Grado Prestige Gold1 phono cartridge

In the early to mid-1980s, I read every high-end hi-fi magazine I could get my hands on. Among the consequences was my discovery that the Grado Signature Seven phono cartridge—which was better and cheaper than the Signatures One through Six—was the cartridge that God wanted me to have. So I cut back on all manner of luxuries, saved every dollar I could save, and a few months later brought a walletful of cash to Harvey Sound in midtown Manhattan, where an unpleasant man with a bad comb-over handed me a little pill bottle of a plastic tube.

"You mean this is my handmade phono cartridge?"

I've never been the sort who could wait until he got home to open this or that new toy. I rode the train back to White Plains, taking from its pill bottle the humble-looking, plastic-bodied cartridge—it didn't even have the words Signature Seven on it!—along with the mounting hardware, the stylus-removal tool, and the instruction sheet, and stuffing them all back in at least a half-dozen times. I remember being disappointed with the brevity and sparseness of the instructions: not a single word about alignment, vertical tracking angle, or reproducing the soundstage in all of its dimensions. Hmph.

§ **Required work**:
In the Grado cartridge text, condense the paragraph beginning "In the early to mid-1980s" into a short bulleted list that keeps its main facts.

§ **Data under study**:
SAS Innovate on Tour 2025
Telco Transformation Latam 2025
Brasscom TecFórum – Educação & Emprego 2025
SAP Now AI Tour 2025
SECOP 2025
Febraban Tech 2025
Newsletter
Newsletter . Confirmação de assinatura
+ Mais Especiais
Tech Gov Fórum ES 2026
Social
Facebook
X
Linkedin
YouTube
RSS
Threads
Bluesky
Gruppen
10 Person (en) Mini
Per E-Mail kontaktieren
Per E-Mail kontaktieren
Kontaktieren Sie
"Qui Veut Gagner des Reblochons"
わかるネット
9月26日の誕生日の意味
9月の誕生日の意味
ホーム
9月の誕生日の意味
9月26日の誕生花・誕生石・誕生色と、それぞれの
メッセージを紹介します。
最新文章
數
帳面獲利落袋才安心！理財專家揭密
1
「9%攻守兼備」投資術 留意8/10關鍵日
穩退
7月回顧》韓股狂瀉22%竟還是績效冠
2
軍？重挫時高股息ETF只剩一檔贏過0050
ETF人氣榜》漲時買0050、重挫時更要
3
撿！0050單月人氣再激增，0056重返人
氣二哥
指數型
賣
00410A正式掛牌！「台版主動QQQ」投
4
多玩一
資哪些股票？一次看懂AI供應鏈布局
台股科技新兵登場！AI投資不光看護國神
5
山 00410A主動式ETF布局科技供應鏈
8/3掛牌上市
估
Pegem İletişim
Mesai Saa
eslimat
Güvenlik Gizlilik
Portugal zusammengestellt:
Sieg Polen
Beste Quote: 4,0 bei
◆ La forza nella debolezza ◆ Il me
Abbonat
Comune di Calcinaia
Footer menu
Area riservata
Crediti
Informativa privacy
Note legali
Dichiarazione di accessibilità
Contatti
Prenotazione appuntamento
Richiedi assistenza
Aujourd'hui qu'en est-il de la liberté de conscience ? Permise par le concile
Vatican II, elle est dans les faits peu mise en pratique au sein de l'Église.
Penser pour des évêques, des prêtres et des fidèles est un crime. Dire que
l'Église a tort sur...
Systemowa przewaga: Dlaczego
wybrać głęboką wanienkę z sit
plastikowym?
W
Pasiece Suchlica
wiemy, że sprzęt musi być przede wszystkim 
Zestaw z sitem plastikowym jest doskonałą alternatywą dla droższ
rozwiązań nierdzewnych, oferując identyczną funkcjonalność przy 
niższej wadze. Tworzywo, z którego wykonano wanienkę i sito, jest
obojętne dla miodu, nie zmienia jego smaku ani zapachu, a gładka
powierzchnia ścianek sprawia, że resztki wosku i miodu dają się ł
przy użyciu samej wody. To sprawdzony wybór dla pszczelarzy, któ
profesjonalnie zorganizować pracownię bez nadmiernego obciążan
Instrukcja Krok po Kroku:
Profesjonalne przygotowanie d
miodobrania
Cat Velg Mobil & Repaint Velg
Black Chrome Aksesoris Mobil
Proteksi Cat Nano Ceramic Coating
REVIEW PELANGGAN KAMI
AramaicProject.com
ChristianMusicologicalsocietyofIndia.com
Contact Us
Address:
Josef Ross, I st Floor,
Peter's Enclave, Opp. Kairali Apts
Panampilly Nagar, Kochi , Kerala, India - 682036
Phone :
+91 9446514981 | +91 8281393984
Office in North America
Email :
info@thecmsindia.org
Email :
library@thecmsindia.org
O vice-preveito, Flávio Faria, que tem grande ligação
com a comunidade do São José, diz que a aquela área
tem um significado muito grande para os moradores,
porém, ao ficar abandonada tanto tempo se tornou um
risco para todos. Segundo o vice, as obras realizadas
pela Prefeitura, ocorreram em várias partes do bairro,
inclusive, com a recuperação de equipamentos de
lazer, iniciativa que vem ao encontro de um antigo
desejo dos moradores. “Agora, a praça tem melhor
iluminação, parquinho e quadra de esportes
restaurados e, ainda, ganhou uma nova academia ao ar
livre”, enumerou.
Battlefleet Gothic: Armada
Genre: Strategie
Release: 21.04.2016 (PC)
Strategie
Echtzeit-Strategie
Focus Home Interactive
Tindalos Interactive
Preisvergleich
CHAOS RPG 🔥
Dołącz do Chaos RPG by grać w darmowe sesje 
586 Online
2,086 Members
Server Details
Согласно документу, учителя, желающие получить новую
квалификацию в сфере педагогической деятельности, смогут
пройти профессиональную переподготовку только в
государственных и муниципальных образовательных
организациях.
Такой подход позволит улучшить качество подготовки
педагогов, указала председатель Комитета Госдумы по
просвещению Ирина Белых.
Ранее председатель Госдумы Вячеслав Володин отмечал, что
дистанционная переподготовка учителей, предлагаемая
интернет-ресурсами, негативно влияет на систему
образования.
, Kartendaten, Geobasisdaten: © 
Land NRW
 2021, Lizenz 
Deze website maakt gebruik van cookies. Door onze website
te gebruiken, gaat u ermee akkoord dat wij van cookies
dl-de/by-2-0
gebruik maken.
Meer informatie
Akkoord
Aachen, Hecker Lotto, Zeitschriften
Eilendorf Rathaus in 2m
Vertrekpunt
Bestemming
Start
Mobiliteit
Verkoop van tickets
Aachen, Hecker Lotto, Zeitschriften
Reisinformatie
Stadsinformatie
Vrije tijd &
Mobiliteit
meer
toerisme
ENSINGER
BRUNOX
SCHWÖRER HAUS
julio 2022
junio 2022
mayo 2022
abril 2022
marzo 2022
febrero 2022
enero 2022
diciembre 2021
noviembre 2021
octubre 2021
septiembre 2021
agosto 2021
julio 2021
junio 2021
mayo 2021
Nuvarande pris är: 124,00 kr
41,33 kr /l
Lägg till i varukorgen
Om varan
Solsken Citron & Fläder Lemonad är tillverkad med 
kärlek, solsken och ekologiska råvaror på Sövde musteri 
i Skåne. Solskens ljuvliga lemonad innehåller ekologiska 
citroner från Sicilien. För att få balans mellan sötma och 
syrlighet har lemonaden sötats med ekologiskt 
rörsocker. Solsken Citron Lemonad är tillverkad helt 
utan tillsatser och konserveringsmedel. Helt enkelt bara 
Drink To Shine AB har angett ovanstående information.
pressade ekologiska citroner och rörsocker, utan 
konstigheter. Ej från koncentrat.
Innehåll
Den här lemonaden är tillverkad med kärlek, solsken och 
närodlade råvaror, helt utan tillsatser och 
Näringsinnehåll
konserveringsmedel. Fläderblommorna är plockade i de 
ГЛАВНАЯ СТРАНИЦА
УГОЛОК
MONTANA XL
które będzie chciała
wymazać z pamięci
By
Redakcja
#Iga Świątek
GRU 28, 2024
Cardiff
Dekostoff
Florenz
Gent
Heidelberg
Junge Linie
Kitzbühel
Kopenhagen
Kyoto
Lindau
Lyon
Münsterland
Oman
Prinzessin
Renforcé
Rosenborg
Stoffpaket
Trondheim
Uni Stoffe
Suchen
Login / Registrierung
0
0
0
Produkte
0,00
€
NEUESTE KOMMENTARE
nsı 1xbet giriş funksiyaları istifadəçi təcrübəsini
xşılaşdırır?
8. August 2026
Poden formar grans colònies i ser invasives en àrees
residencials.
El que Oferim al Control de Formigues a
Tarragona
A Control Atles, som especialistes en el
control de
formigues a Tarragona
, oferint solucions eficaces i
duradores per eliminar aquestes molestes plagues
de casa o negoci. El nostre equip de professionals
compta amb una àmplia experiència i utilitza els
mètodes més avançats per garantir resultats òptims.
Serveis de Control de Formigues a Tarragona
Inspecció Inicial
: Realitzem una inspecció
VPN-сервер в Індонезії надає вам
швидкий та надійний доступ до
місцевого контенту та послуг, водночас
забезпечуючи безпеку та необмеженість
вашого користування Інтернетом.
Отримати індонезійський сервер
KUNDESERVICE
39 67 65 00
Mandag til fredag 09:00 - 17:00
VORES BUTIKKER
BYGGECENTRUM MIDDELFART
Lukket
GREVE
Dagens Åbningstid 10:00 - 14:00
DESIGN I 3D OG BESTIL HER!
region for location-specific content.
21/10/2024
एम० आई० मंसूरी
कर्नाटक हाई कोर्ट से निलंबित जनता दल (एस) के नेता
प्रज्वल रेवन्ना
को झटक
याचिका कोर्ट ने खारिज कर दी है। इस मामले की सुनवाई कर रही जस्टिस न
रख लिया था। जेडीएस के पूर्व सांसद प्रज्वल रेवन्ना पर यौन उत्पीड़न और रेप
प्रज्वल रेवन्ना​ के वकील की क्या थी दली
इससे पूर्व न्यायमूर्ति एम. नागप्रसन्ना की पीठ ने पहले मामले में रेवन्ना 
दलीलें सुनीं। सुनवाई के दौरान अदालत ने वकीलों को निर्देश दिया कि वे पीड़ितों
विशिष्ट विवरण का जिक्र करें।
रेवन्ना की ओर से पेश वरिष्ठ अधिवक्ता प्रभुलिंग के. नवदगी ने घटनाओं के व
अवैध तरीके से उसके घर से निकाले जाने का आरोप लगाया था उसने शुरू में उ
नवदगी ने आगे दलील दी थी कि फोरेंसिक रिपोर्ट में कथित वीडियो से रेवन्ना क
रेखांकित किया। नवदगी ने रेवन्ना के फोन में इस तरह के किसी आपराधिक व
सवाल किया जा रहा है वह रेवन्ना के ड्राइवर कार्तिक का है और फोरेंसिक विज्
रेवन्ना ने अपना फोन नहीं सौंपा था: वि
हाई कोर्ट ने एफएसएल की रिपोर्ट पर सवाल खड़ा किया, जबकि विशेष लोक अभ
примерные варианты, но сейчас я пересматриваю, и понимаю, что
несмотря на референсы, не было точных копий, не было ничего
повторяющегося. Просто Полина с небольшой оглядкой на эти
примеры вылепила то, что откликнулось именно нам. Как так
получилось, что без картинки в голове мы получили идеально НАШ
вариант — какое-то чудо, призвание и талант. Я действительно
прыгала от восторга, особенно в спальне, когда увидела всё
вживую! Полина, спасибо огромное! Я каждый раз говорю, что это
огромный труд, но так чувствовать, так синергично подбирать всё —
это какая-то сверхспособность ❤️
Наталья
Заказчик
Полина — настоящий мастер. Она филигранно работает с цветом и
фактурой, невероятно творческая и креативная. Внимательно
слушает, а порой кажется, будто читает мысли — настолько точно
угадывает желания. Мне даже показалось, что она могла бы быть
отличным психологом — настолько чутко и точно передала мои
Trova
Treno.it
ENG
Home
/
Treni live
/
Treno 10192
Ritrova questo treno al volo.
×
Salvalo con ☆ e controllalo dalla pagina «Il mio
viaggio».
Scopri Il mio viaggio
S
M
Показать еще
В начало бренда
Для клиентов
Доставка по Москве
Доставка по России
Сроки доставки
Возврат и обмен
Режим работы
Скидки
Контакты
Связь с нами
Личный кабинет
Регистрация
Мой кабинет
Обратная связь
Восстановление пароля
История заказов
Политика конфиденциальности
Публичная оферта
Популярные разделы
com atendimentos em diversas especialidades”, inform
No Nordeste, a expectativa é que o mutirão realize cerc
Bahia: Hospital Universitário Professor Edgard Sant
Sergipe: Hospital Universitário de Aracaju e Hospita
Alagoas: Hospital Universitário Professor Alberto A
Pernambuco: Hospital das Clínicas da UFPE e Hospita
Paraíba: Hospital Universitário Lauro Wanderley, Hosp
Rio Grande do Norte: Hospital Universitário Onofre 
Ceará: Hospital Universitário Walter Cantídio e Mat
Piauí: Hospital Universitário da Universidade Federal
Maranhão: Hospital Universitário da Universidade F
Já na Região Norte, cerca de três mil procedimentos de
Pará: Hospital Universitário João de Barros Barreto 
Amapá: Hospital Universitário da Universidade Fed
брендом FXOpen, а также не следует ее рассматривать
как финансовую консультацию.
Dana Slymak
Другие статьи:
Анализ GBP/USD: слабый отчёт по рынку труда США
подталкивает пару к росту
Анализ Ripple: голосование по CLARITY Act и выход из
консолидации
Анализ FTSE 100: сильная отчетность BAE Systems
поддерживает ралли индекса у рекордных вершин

§ **Response to this task**:
- In the early to mid-1980s, I read every high-end hi-fi magazine I could find.
- That reading convinced me the Grado Signature Seven was the cartridge for me, since it was better and cheaper than the Signatures One through Six.
- I gave up luxuries and saved for a few months.
- I took the cash to Harvey Sound in midtown Manhattan.
- There an unpleasant man with a bad comb-over handed me a small pill bottle made from a plastic tube.